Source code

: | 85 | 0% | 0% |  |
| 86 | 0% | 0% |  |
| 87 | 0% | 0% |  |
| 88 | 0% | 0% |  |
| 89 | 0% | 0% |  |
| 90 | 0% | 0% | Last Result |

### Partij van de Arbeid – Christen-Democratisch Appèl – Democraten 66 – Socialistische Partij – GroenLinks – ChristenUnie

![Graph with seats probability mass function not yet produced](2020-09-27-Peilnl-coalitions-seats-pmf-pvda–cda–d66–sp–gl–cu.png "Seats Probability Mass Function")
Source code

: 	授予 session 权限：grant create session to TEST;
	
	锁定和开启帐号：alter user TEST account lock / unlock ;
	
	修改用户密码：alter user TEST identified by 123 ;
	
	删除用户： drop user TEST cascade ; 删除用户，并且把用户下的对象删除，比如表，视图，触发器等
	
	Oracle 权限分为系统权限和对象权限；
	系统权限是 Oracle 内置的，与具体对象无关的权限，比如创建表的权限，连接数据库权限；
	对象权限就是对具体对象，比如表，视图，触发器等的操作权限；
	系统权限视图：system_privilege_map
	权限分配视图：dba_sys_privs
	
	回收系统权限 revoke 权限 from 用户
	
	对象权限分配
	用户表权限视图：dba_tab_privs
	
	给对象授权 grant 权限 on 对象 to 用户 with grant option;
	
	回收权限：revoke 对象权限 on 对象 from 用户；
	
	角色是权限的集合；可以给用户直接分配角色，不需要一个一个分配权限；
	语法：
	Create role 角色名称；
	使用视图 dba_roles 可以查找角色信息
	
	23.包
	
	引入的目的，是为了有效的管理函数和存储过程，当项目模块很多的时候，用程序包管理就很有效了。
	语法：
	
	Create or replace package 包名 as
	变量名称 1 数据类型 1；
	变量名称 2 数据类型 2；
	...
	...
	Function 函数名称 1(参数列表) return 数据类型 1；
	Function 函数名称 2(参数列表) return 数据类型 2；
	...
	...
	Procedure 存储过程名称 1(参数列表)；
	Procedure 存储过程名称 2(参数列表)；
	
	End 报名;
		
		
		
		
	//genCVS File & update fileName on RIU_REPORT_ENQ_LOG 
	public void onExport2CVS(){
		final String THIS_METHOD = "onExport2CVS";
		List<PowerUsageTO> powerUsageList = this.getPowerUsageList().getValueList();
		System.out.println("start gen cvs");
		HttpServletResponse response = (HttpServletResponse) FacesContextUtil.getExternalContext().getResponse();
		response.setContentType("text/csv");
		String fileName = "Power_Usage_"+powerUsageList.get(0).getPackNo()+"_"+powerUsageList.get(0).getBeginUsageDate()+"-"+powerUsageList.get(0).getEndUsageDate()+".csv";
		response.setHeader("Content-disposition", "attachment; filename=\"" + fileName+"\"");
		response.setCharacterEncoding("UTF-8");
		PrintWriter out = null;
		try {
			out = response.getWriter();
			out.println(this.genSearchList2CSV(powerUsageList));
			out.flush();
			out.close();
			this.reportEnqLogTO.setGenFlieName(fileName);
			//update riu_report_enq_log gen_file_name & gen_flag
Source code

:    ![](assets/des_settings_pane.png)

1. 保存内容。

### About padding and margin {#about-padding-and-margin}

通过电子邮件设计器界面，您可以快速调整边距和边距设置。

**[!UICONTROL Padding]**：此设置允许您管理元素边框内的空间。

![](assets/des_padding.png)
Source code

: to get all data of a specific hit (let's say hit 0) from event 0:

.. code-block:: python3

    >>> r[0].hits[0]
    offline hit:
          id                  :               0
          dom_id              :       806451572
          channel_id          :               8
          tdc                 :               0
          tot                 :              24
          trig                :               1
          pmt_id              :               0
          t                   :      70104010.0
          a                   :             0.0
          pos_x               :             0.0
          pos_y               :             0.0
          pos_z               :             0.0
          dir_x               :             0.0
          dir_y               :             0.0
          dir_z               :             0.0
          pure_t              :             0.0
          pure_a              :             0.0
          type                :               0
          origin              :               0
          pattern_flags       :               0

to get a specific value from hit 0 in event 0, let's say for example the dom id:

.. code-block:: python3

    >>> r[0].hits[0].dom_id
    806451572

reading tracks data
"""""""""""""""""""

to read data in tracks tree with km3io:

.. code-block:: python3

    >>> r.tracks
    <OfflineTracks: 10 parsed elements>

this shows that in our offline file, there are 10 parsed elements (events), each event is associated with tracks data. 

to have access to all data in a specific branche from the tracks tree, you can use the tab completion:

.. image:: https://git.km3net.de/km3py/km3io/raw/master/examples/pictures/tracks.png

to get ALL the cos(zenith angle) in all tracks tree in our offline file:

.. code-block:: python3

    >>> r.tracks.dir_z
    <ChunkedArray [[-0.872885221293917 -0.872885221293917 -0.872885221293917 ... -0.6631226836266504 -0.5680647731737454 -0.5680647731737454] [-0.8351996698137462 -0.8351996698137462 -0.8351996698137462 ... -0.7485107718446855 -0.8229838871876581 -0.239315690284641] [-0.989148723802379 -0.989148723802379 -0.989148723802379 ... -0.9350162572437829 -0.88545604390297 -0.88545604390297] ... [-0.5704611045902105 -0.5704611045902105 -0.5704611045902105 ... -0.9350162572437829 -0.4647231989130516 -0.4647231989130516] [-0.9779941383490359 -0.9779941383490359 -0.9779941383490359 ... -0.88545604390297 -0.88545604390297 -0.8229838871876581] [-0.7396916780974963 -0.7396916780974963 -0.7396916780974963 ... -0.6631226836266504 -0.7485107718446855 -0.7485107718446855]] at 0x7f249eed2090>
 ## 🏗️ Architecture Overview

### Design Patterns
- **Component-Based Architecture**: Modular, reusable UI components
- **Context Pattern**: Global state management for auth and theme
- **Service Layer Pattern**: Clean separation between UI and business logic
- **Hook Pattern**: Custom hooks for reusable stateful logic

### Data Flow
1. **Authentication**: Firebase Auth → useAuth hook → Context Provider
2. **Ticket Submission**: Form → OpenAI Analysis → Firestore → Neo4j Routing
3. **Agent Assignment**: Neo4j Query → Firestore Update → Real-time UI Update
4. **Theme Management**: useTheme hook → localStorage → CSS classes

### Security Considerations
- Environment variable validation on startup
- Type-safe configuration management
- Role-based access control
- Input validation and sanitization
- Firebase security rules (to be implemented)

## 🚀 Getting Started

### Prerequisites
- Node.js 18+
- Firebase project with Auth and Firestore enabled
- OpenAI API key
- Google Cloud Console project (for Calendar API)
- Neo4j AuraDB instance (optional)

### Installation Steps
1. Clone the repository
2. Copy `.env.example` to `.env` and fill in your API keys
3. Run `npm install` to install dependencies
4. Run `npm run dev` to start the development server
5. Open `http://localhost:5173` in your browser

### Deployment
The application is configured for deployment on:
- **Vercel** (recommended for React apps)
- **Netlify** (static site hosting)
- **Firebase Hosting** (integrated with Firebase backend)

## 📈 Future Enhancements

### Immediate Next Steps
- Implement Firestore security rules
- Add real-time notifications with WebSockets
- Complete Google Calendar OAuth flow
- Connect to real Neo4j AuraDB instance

++++

Work order — Look through the data and gather every line with the string "Firestore" in it.

Finished exercise —
2. **Ticket Submission**: Form → OpenAI Analysis → Firestore → Neo4j Routing
3. **Agent Assignment**: Neo4j Query → Firestore Update → Real-time UI Update
- Firebase project with Auth and Firestore enabled
- Implement Firestore security rules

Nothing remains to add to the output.